14. Allocation to Exporter: Indicate the total amount of quota
allocated to the individual exporter during the Relevant Period.
15. Allocation Remaining: Indicate the remaining export limit
allocation available to the individual exporter during the export
limit period.
16. Destination: The complete name and address of the first
unaffiliated purchaser.
17. Other: The identity of any party(ies) in the transaction chain
between the producer and the first unaffiliated purchaser.
List of Heat Numbers
GOB shall ensure that all shipments of Hot-Rolled Steel exported to
the United States pursuant to this Agreement, shall be accompanied by a
list of heat numbers under the shipment. GOB understands that DOC
intends to fully verify this data during verifications.
Appendix III--Information on Exports of Hot-Rolled Steel
In accordance with the established format, the GOB's license
issuing authority shall collect and provide to DOC all information
necessary to ensure compliance with this Agreement. This information
will be provided to DOC on a semi-annual basis.
The GOB's license issuing authority will collect and maintain
data on exports to the United States on a continuous basis. Data for
exports to countries other than the United States, will be reported
upon request.
The GOB's license issuing authority will provide a narrative
explanation to substantiate all data collected in accordance with
the following formats.
The GOB's license issuing authority will provide all Export
Licenses issued to Brazilian entities, which shall contain the
following information with the exception that information requested
in item #9, date of entry, item #10, importer of record, item #16,
final destination, and item #17, other, may be omitted if unknown to
the licensing authority and the licensee.
[[Page 38803]]
1. Export License: Indicate the number(s) relating to each sale and
or entry.
2. Complete Description of Merchandise: Include the 10 digit HTS
category, the ASTM or equivalent grade, and the width and thickness
of merchandise.
3. Quantity: Indicate in metric tons.
4 F.O.B. Sales Value: Indicate value and currency used.
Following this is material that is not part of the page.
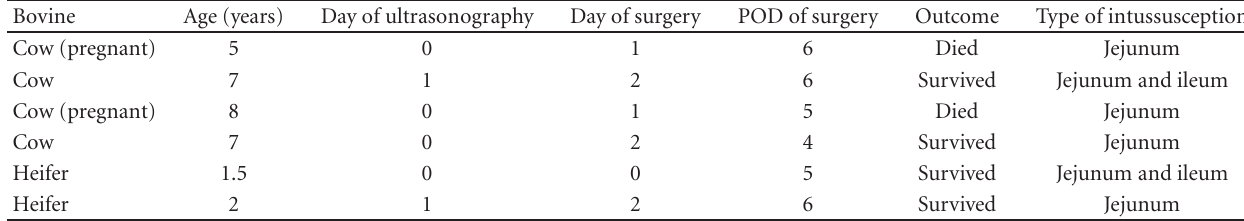
Table 2: Summary of clinical cases of intestinal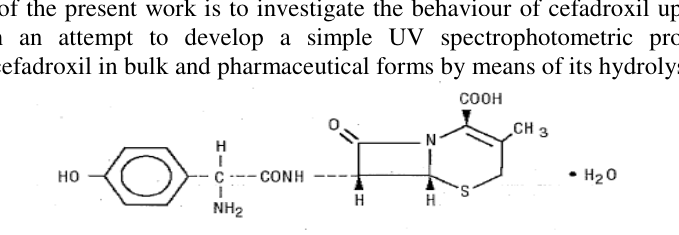
Figure 1. Structural formula of cefadroxil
5. Unit Price: Indicate unit price per metric ton, currency used,
and reference price
6. Date of Sale: The date all essential terms of the order (i.e,
price and quantity) become fixed.
7. Sales Order Number(s): Indicate the number(s) relating to each
sale and/or entry.
8. Date of Export: Date the Export License is issued.
9. Date of Entry: Date the merchandise entered the United States or
the date book transfer took place.
10. Importer of Record: Name and address.
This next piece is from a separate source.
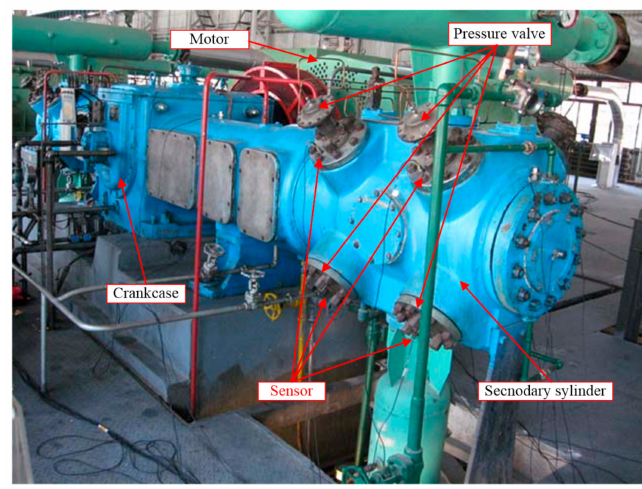
Figure 10. Actual positions of the valve and sensors.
11. Trading Company: Name and address of trading company involved in
sale.
12. Customer: Name and address of the first unaffiliated party
purchasing from the Brazilian exporter.
13. Customer Relationship: Indicate whether the customer is
affiliated or unaffiliated to the Brazilian exporter.
14. Allocation to Exporter: Indicate the total amount of quota
allocated to the individual exporter during the Relevant Period.
15. Allocation Remaining: Indicate the remaining export limit
allocation available to the individual exporter during the export
limit period.
16. Destination: The complete name and address of the first
unaffiliated purchaser.
17. Other: The identity of any party(ies) in the transaction chain
between the producer and the first unaffiliated purchaser.
List of Heat Numbers
The GOB's license issuing authority shall ensure that all
shipments of Hot-Rolled Steel exported to the United States pursuant
to this Agreement, shall be accompanied by a list of heat numbers
under the shipment. The GOB's license issuing authority understands
that DOC intends to fully verify this data during verifications.